Text shown –
Start of Block

Forum Moderators: coopster & phranque

Message Too Old, No Replies

'Proper' Function for PERL?

Convert "THIS IS MY TEXT" --> "This is my Text"

         

hiker_jjw

6:33 pm on Nov 25, 2002 (gmt 0)



This is a silly question, but I just can't find anything to help with this problem. I have a friend/client who has several thousand database entries in UPPER CASE who needs the wording changed to Proper Case.

Example:
Convert "THIS IS MY TEXT"
to ----> "This is my Text"

Does anyone know of a "smart" function, library, module for PERL that can change from UPPER CASE to Proper Case? I know about the PERL functions ( ucfirst, uc, lcfirst, lc), but I'm interested in something that is a little more developed. In the example above, it wouldn't make any sense to have "This Is My Text".

End of Block

Your assignment – Mark each statement about the forum thread as yes or no, and quote the words from the thread that settle it. 1. The friend's database text is in upper case. 2. The poster does not know of any built-in Perl functions for changing case. 3. The poster wants "THIS IS MY TEXT" to become "This Is My Text".

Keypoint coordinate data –
Start of Block

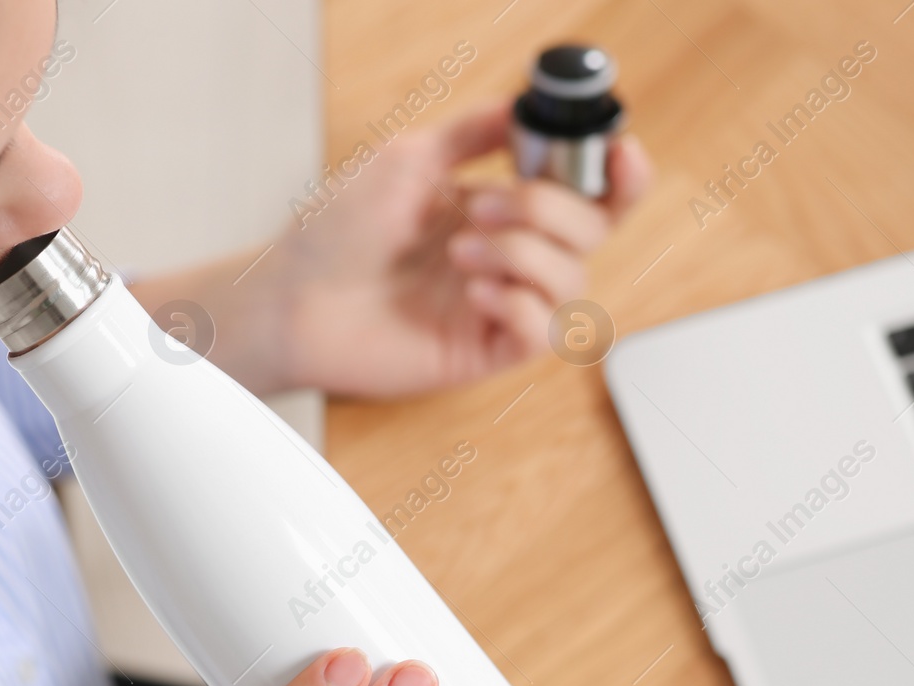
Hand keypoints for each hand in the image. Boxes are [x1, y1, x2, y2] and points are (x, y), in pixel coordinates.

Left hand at [271, 96, 652, 396]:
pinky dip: (520, 304)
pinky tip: (474, 290)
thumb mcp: (409, 160)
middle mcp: (510, 257)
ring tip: (462, 250)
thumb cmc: (336, 233)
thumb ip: (474, 133)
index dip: (620, 176)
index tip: (620, 152)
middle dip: (549, 210)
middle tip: (486, 205)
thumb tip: (525, 108)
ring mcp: (500, 305)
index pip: (588, 196)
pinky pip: (543, 333)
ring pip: (573, 280)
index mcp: (501, 210)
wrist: (293, 296)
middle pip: (593, 232)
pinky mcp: (485, 351)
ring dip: (525, 253)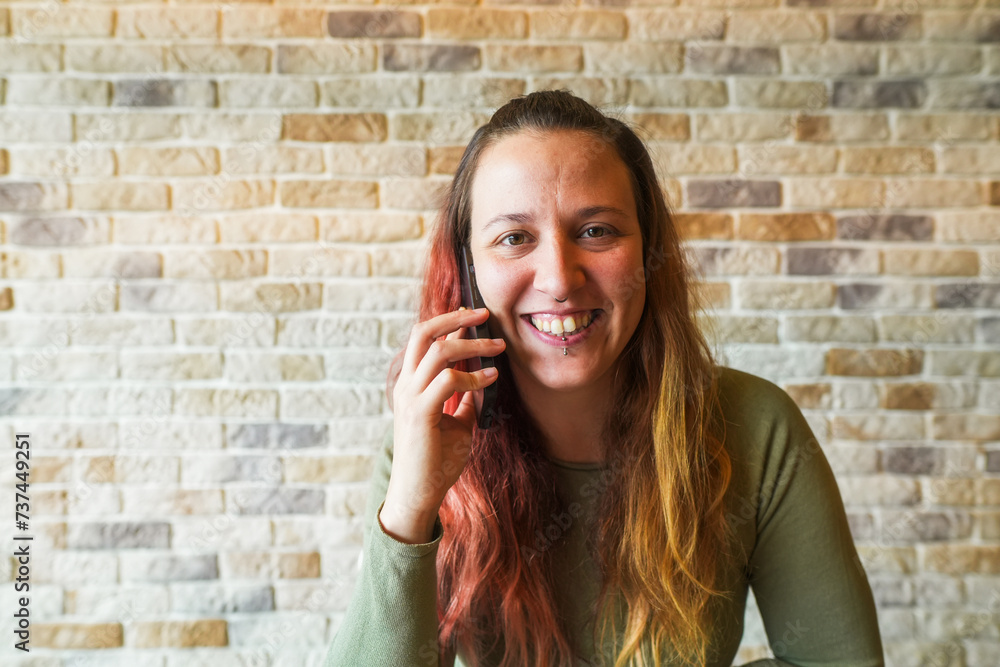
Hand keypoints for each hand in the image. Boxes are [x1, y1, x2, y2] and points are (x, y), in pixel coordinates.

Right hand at [380, 307, 503, 543]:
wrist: (418, 494)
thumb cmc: (435, 461)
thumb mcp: (456, 423)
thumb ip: (464, 401)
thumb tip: (482, 382)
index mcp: (411, 384)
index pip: (424, 340)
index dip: (447, 322)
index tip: (471, 314)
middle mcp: (407, 385)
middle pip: (423, 333)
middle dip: (454, 318)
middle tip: (484, 313)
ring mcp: (411, 397)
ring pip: (439, 352)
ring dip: (472, 345)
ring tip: (498, 347)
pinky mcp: (421, 412)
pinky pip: (448, 381)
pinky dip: (473, 376)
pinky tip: (491, 378)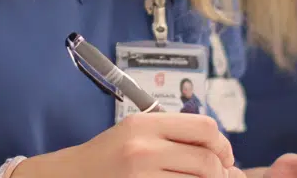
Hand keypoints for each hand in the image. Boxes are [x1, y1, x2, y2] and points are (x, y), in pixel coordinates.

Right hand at [14, 113, 235, 177]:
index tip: (224, 156)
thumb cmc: (106, 158)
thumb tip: (226, 160)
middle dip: (220, 172)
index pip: (204, 127)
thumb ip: (174, 137)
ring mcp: (141, 174)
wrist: (70, 177)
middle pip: (206, 159)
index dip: (223, 144)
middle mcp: (143, 147)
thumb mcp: (135, 133)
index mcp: (145, 123)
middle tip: (218, 176)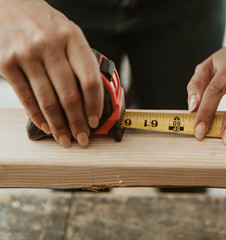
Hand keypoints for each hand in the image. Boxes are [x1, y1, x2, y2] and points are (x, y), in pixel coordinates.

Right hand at [0, 0, 102, 146]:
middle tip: (82, 137)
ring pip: (47, 100)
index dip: (94, 105)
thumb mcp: (68, 33)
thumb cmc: (43, 22)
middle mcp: (50, 45)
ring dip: (58, 125)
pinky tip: (46, 126)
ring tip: (65, 138)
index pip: (89, 79)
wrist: (7, 3)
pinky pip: (25, 97)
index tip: (95, 120)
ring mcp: (26, 54)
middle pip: (69, 94)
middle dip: (77, 122)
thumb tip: (93, 97)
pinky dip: (37, 115)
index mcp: (72, 37)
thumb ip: (80, 60)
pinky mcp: (6, 63)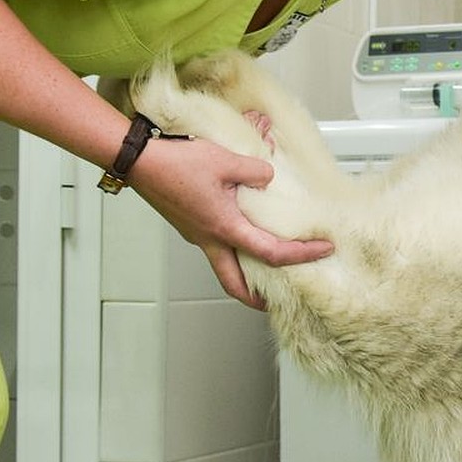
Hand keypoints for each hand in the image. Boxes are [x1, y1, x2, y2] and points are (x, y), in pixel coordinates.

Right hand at [126, 135, 332, 308]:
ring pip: (222, 266)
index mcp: (225, 229)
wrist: (139, 162)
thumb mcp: (227, 161)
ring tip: (263, 266)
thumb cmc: (177, 164)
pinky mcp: (189, 224)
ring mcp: (196, 235)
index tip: (322, 250)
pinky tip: (240, 231)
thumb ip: (256, 171)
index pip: (271, 252)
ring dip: (243, 274)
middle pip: (234, 284)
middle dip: (255, 298)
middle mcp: (209, 240)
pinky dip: (231, 250)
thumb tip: (268, 177)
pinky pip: (214, 246)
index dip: (301, 254)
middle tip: (274, 299)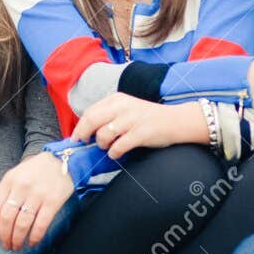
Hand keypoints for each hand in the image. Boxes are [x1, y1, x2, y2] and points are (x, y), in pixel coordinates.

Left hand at [0, 152, 74, 250]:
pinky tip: (33, 242)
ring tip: (17, 247)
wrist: (60, 160)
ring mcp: (38, 194)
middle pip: (7, 218)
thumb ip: (5, 193)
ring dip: (18, 239)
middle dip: (4, 236)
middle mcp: (21, 187)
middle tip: (6, 246)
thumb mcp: (15, 175)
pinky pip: (41, 224)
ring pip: (22, 223)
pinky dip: (35, 236)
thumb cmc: (34, 171)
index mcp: (8, 181)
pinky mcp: (53, 201)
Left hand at [72, 94, 206, 160]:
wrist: (176, 121)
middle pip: (92, 121)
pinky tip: (117, 154)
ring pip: (104, 135)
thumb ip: (108, 115)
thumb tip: (86, 131)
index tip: (76, 137)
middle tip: (84, 144)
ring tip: (108, 147)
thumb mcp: (127, 109)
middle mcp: (123, 106)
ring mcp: (132, 119)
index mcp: (117, 99)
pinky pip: (119, 146)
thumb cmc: (148, 117)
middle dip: (83, 135)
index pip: (90, 112)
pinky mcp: (141, 133)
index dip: (80, 126)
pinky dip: (114, 153)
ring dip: (102, 145)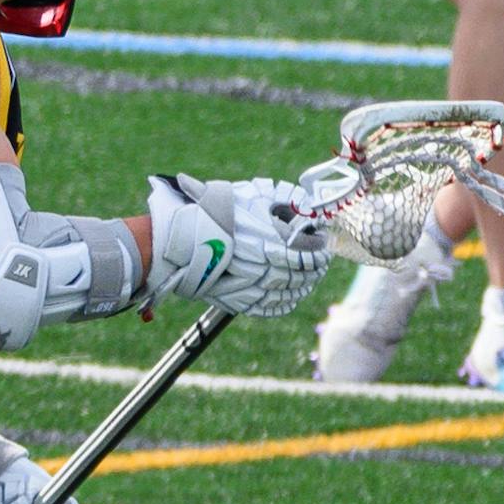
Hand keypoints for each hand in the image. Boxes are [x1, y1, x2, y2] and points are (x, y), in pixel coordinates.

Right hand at [142, 172, 328, 318]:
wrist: (181, 237)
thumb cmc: (218, 210)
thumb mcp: (254, 195)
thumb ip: (287, 199)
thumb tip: (311, 207)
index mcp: (271, 242)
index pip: (309, 253)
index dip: (320, 249)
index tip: (323, 244)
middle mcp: (264, 268)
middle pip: (302, 275)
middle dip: (315, 268)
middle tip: (320, 262)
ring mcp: (251, 287)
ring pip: (289, 293)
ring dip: (303, 286)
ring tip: (308, 278)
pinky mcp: (238, 301)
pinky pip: (270, 308)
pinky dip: (285, 303)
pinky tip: (290, 296)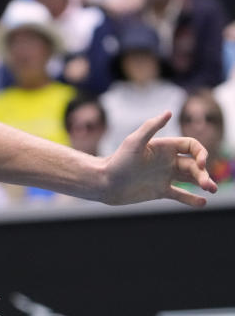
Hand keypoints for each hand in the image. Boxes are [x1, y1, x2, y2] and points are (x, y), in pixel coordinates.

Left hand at [102, 112, 217, 206]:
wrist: (104, 183)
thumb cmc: (117, 161)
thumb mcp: (134, 142)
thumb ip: (151, 127)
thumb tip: (168, 112)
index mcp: (164, 147)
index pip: (191, 146)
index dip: (201, 153)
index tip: (201, 163)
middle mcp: (167, 161)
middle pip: (194, 164)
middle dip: (203, 173)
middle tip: (207, 185)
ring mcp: (165, 176)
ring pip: (191, 178)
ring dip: (203, 183)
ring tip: (211, 190)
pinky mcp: (160, 191)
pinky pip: (180, 194)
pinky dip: (192, 199)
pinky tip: (202, 203)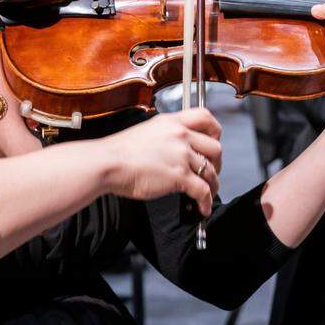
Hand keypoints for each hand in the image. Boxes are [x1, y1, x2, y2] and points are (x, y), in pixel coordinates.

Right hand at [101, 107, 221, 216]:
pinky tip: (202, 207)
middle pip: (215, 147)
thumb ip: (166, 136)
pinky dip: (206, 201)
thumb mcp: (147, 131)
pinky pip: (203, 190)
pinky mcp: (179, 176)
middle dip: (217, 162)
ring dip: (214, 184)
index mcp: (172, 122)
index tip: (215, 140)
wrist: (108, 163)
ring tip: (210, 192)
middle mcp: (180, 136)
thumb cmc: (120, 152)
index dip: (215, 131)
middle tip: (211, 170)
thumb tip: (177, 148)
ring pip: (211, 170)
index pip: (206, 117)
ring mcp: (181, 155)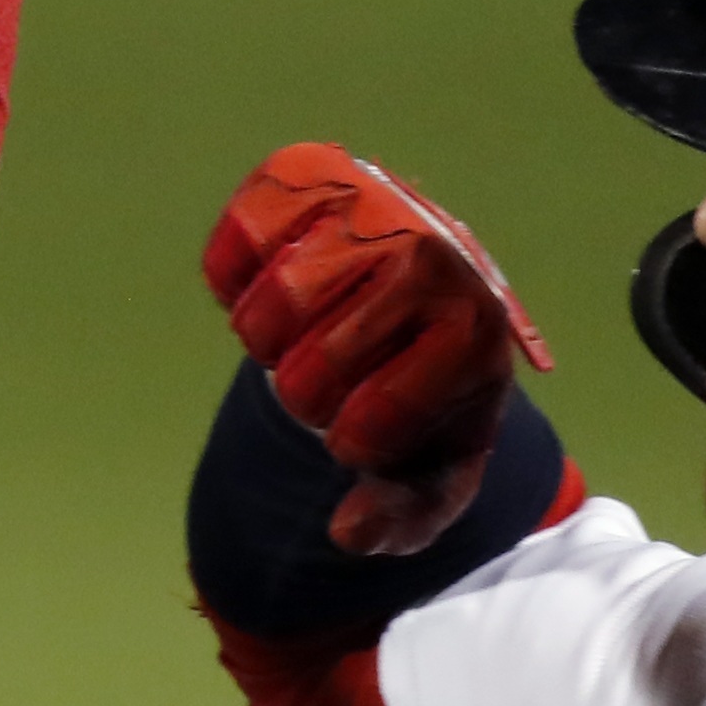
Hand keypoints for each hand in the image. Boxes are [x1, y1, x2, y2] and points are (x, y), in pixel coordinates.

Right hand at [202, 143, 552, 553]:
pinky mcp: (307, 174)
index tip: (371, 423)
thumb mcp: (434, 469)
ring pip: (264, 316)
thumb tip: (348, 531)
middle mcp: (429, 257)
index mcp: (474, 333)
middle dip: (304, 399)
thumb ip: (399, 516)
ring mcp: (368, 206)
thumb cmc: (430, 393)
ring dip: (266, 344)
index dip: (352, 445)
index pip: (369, 426)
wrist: (428, 290)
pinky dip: (232, 280)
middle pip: (304, 378)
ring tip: (303, 335)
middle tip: (332, 377)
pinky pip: (231, 248)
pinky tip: (271, 283)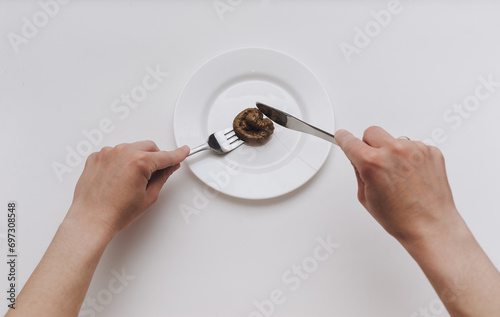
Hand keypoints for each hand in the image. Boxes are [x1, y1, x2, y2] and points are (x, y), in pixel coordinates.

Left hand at [66, 141, 188, 237]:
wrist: (90, 220)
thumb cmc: (116, 213)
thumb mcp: (148, 196)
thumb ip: (162, 177)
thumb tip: (168, 168)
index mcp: (139, 162)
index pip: (165, 156)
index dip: (177, 155)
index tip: (183, 151)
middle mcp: (123, 152)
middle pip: (149, 147)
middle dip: (155, 158)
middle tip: (156, 174)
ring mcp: (107, 153)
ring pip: (131, 148)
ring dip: (137, 159)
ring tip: (131, 181)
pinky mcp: (96, 157)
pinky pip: (114, 153)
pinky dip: (120, 162)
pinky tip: (118, 179)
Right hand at [335, 126, 458, 242]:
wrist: (430, 226)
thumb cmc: (401, 218)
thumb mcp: (365, 197)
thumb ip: (359, 172)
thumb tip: (358, 159)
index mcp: (373, 162)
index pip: (350, 141)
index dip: (344, 139)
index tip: (343, 136)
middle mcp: (394, 151)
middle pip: (372, 132)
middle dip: (369, 145)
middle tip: (375, 163)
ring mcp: (415, 150)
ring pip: (394, 139)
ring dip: (392, 151)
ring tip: (398, 175)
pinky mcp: (431, 152)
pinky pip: (414, 146)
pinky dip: (410, 157)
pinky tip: (412, 176)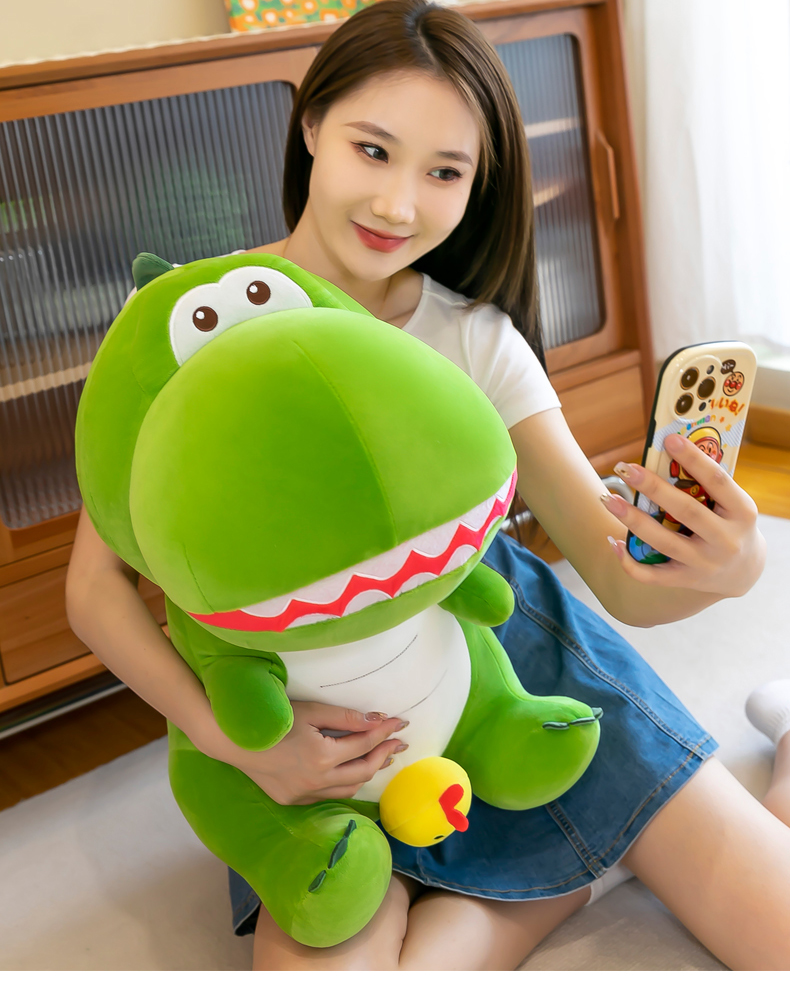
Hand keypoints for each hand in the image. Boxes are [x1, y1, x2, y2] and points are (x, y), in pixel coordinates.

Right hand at [219, 701, 408, 804]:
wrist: (235, 741)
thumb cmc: (274, 719)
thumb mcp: (312, 711)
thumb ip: (346, 717)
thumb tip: (377, 720)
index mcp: (322, 756)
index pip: (364, 745)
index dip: (385, 733)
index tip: (401, 723)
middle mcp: (317, 780)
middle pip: (363, 771)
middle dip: (383, 755)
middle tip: (398, 742)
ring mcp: (305, 794)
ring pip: (348, 789)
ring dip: (366, 772)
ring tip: (381, 757)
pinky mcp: (294, 800)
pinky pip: (328, 795)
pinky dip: (344, 783)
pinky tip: (350, 773)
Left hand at [602, 432, 765, 595]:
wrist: (743, 572)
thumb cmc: (730, 524)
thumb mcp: (732, 504)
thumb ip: (707, 484)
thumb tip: (667, 451)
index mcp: (742, 512)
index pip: (718, 481)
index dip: (694, 459)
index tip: (669, 439)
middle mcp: (726, 540)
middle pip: (685, 511)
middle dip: (653, 488)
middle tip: (626, 468)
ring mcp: (705, 563)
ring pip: (663, 541)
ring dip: (632, 519)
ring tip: (608, 500)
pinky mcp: (686, 580)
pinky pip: (652, 574)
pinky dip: (629, 560)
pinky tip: (613, 541)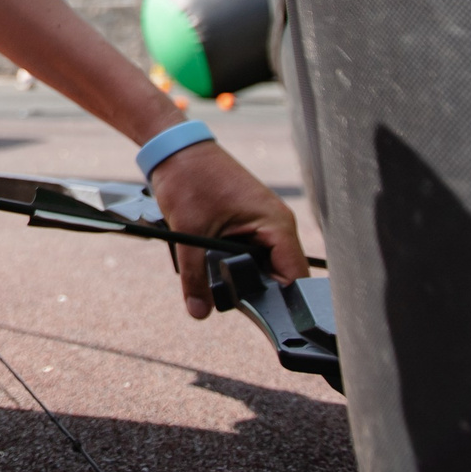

End of Block

Task response –
1. Yes: "several thousand database entries in UPPER CASE"
2. No: "I know about the PERL functions ( ucfirst, uc, lcfirst, lc)"
3. No: "it wouldn't make any sense to have "This Is My Text"."